Work instruction. All records below are to be transcribed exactly, with every picture left out.

Extracted material.
○ ○ ○

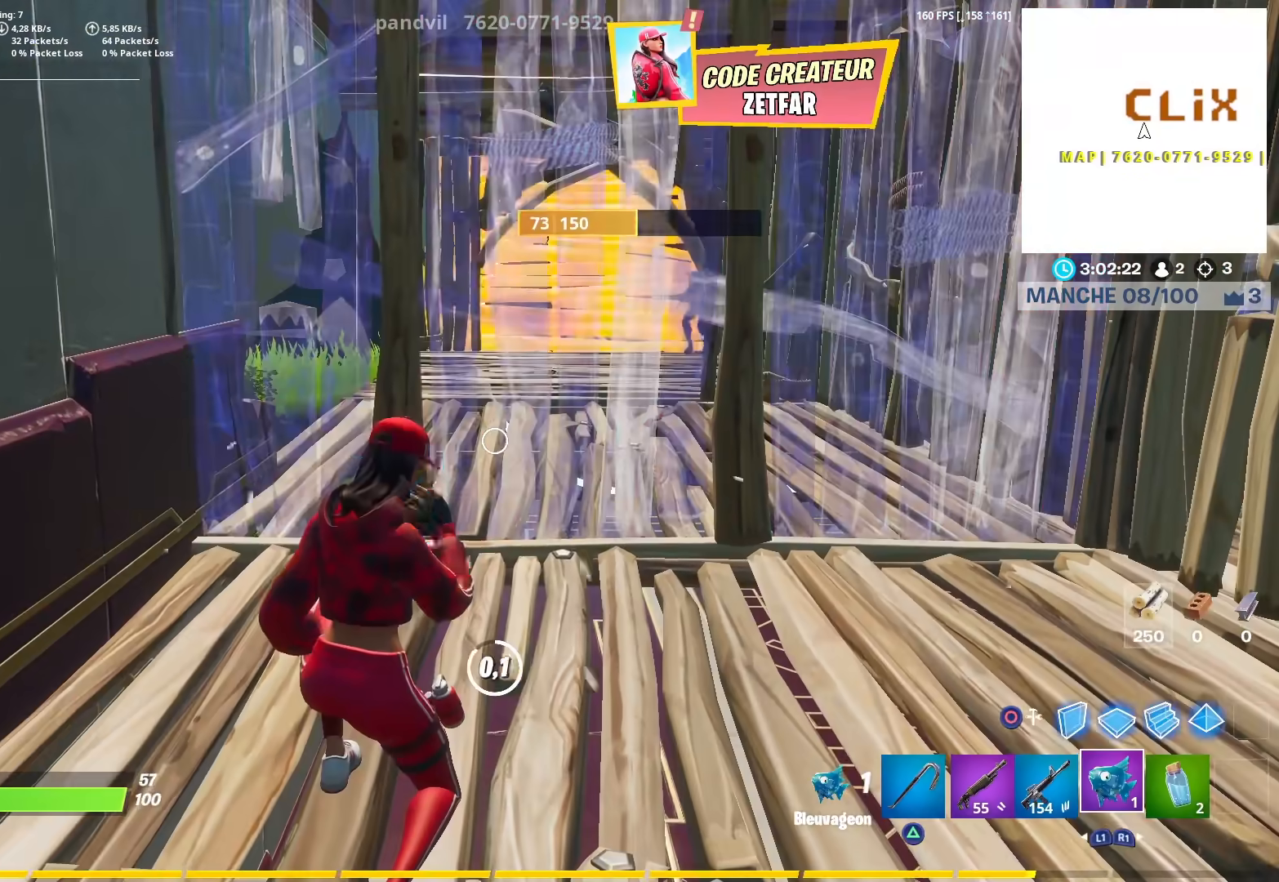
{"buttons": [], "left_stick": "up", "right_stick": "center", "events": [[33, "left_stick", "right"], [67, "R3", "down"], [133, "R3", "up"], [167, "right_stick", "up"], [233, "R1", "down"], [267, "left_stick", "up"], [317, "R1", "up"], [383, "right_stick", "center"]]}
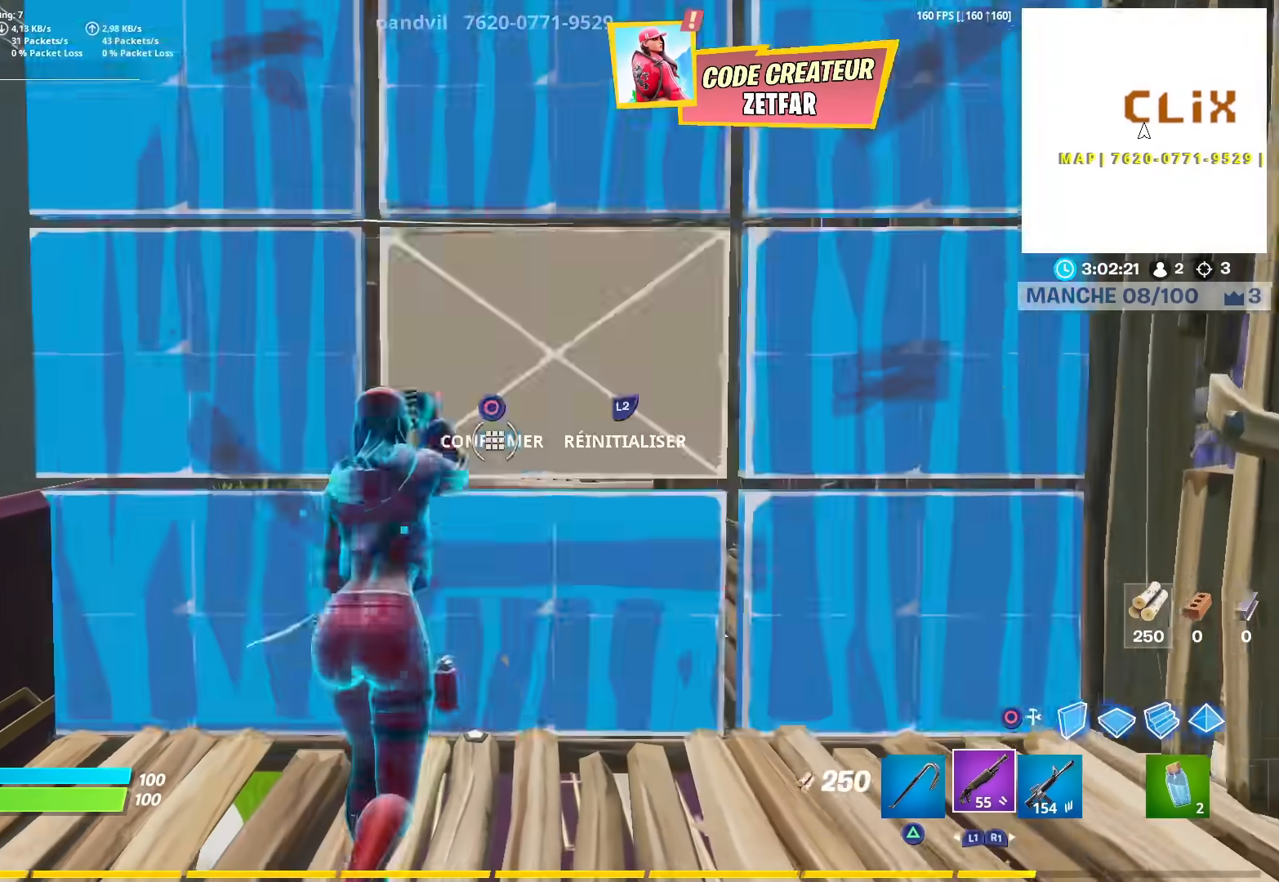
{"buttons": [], "left_stick": "up", "right_stick": "center", "events": [[17, "R2", "down"], [67, "CIRCLE", "down"], [67, "left_stick", "up-left"], [100, "R2", "up"], [150, "CIRCLE", "up"], [200, "CIRCLE", "down"], [250, "L2", "down"], [300, "CIRCLE", "up"], [383, "CIRCLE", "down"], [450, "L2", "up"], [467, "CIRCLE", "up"], [467, "left_stick", "up"]]}
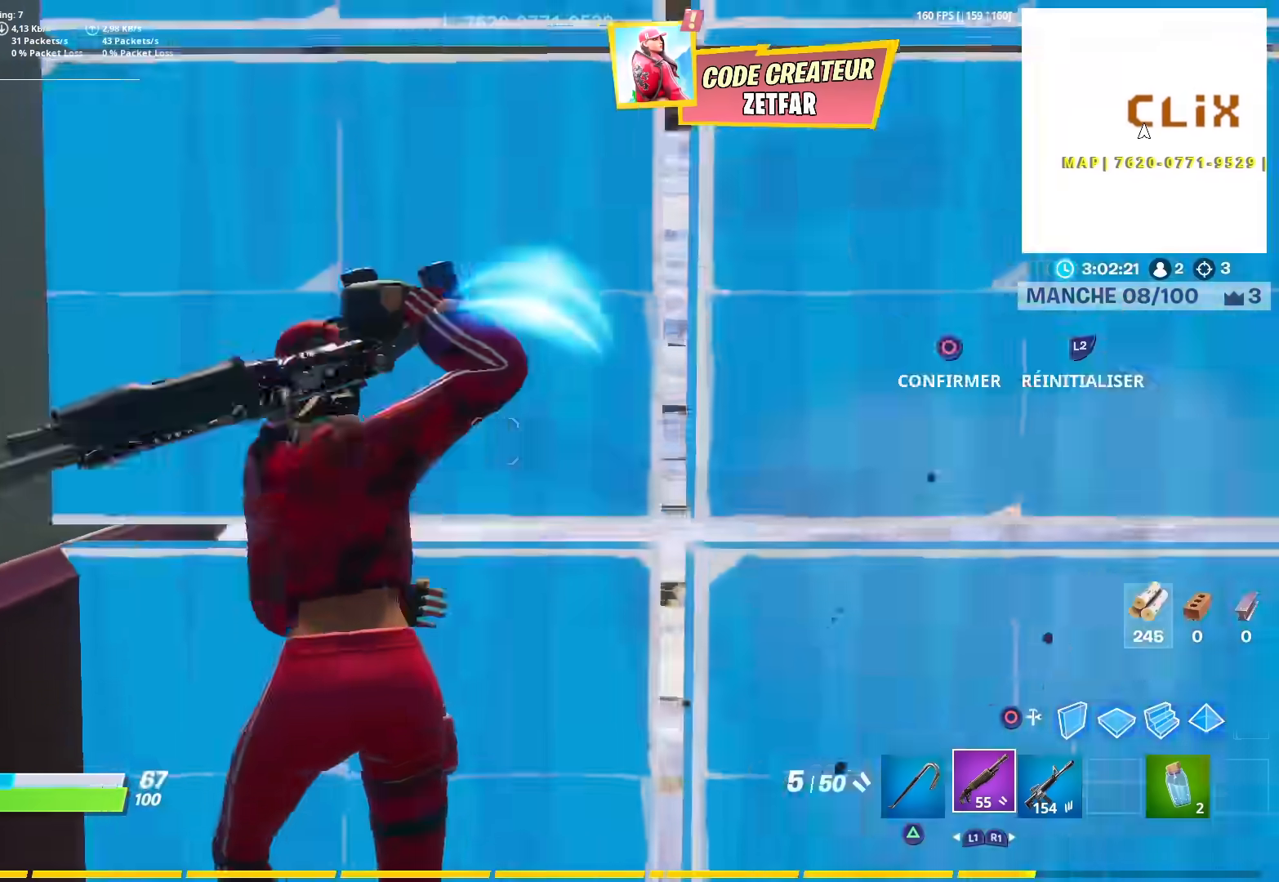
{"buttons": ["R2"], "left_stick": "down-right", "right_stick": "center", "events": [[17, "L2", "down"], [83, "right_stick", "down-right"], [100, "CIRCLE", "down"], [117, "L2", "up"], [150, "left_stick", "down-right"], [167, "right_stick", "center"], [183, "CIRCLE", "up"], [367, "CIRCLE", "down"], [367, "right_stick", "up"], [467, "R2", "down"], [467, "right_stick", "center"], [483, "CIRCLE", "up"]]}
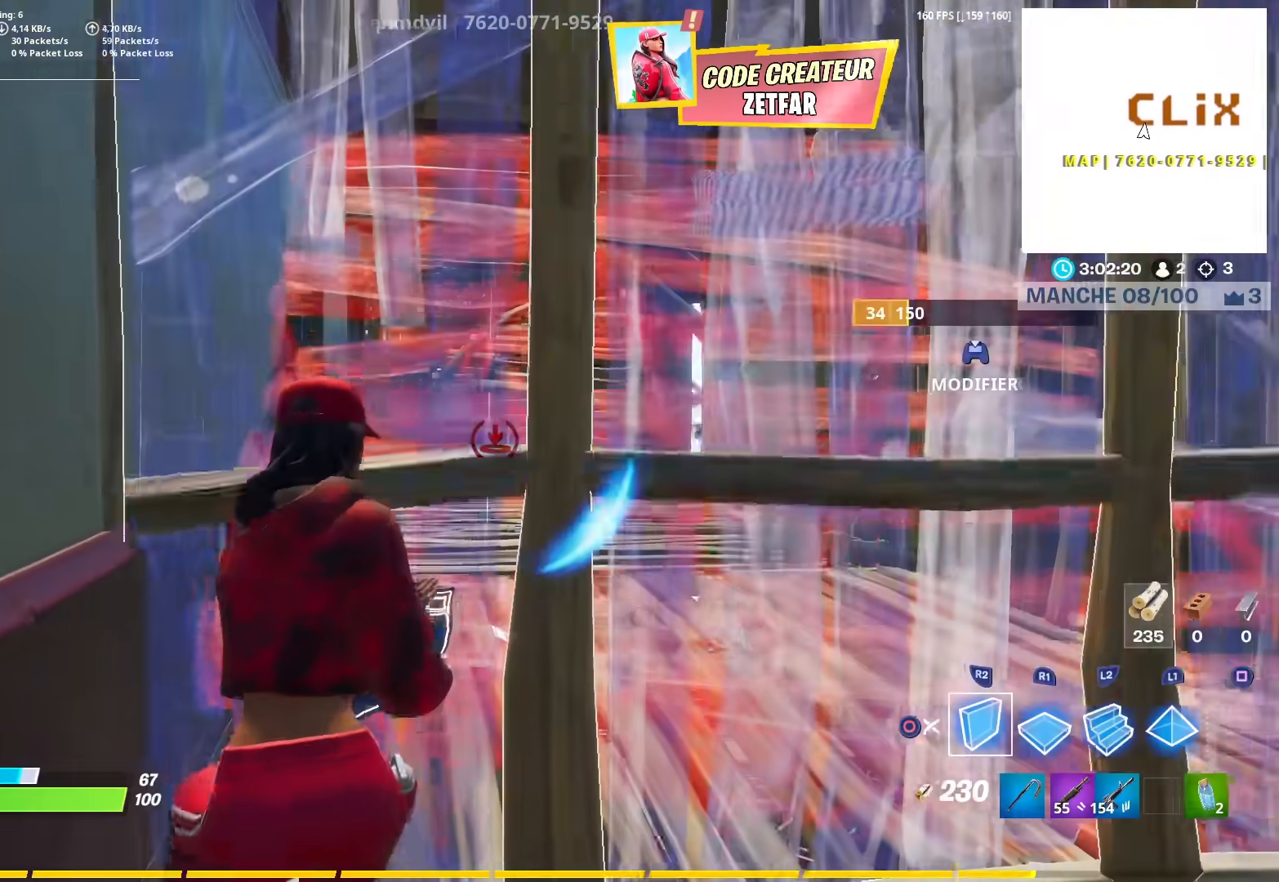
{"buttons": ["CIRCLE"], "left_stick": "up", "right_stick": "up-left", "events": [[217, "left_stick", "right"], [250, "right_stick", "right"], [333, "left_stick", "up-right"], [333, "right_stick", "center"], [417, "CIRCLE", "down"], [450, "R2", "up"], [500, "left_stick", "up"], [500, "right_stick", "up-left"]]}
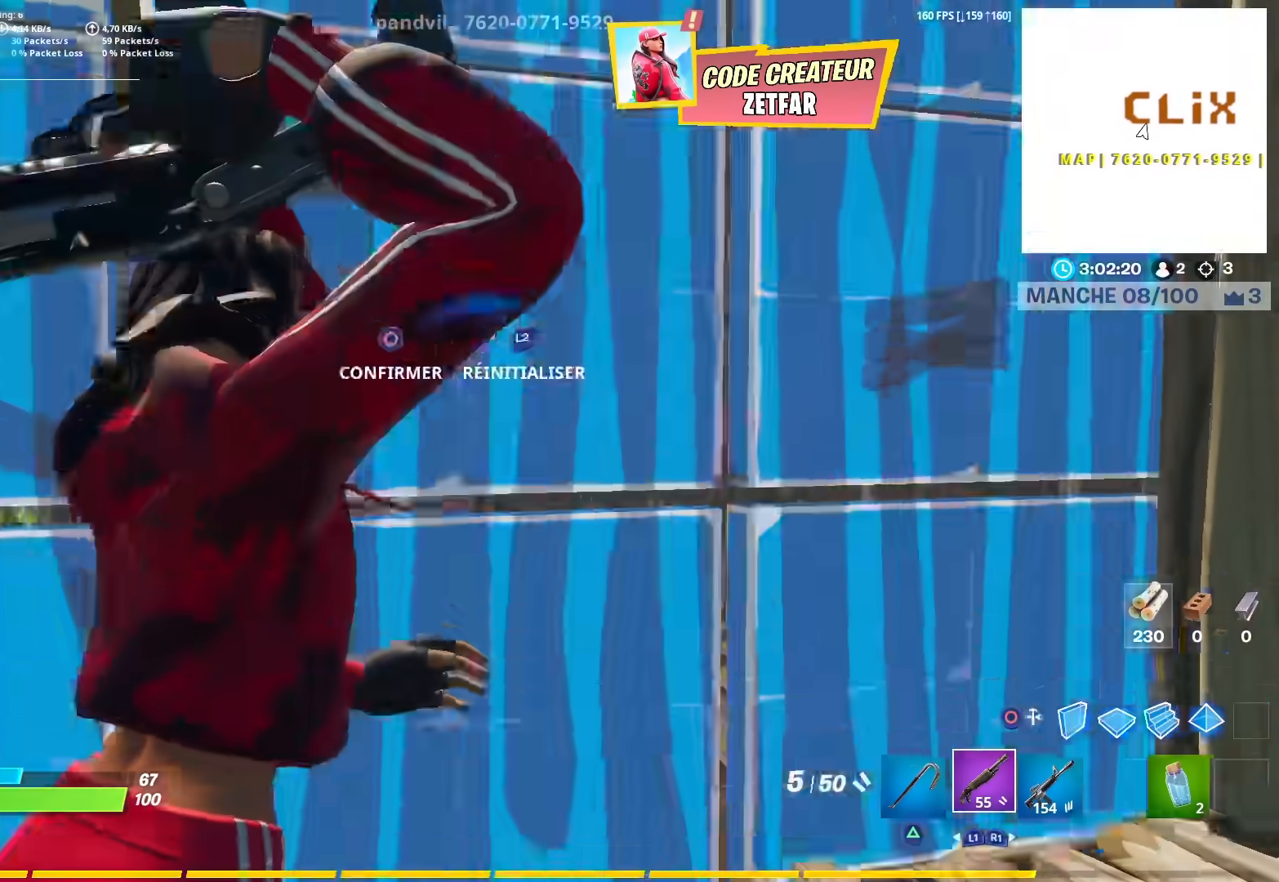
{"buttons": ["CIRCLE", "L2"], "left_stick": "down-left", "right_stick": "left", "events": [[17, "CIRCLE", "up"], [50, "right_stick", "center"], [67, "R2", "down"], [100, "CIRCLE", "down"], [150, "R2", "up"], [150, "right_stick", "down-left"], [183, "left_stick", "down-left"], [200, "CIRCLE", "up"], [267, "CIRCLE", "down"], [283, "right_stick", "left"], [333, "L2", "down"], [383, "CIRCLE", "up"], [500, "CIRCLE", "down"]]}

○ ○ ○

Result.
{"buttons": [], "left_stick": "up", "right_stick": "center", "events": [[33, "left_stick", "right"], [67, "R3", "down"], [133, "R3", "up"], [167, "right_stick", "up"], [233, "R1", "down"], [267, "left_stick", "up"], [317, "R1", "up"], [383, "right_stick", "center"]]}
{"buttons": [], "left_stick": "up", "right_stick": "center", "events": [[17, "R2", "down"], [67, "CIRCLE", "down"], [67, "left_stick", "up-left"], [100, "R2", "up"], [150, "CIRCLE", "up"], [200, "CIRCLE", "down"], [250, "L2", "down"], [300, "CIRCLE", "up"], [383, "CIRCLE", "down"], [450, "L2", "up"], [467, "CIRCLE", "up"], [467, "left_stick", "up"]]}
{"buttons": ["R2"], "left_stick": "down-right", "right_stick": "center", "events": [[17, "L2", "down"], [83, "right_stick", "down-right"], [100, "CIRCLE", "down"], [117, "L2", "up"], [150, "left_stick", "down-right"], [167, "right_stick", "center"], [183, "CIRCLE", "up"], [367, "CIRCLE", "down"], [367, "right_stick", "up"], [467, "R2", "down"], [467, "right_stick", "center"], [483, "CIRCLE", "up"]]}
{"buttons": ["CIRCLE"], "left_stick": "up", "right_stick": "up-left", "events": [[217, "left_stick", "right"], [250, "right_stick", "right"], [333, "left_stick", "up-right"], [333, "right_stick", "center"], [417, "CIRCLE", "down"], [450, "R2", "up"], [500, "left_stick", "up"], [500, "right_stick", "up-left"]]}
{"buttons": ["CIRCLE", "L2"], "left_stick": "down-left", "right_stick": "left", "events": [[17, "CIRCLE", "up"], [50, "right_stick", "center"], [67, "R2", "down"], [100, "CIRCLE", "down"], [150, "R2", "up"], [150, "right_stick", "down-left"], [183, "left_stick", "down-left"], [200, "CIRCLE", "up"], [267, "CIRCLE", "down"], [283, "right_stick", "left"], [333, "L2", "down"], [383, "CIRCLE", "up"], [500, "CIRCLE", "down"]]}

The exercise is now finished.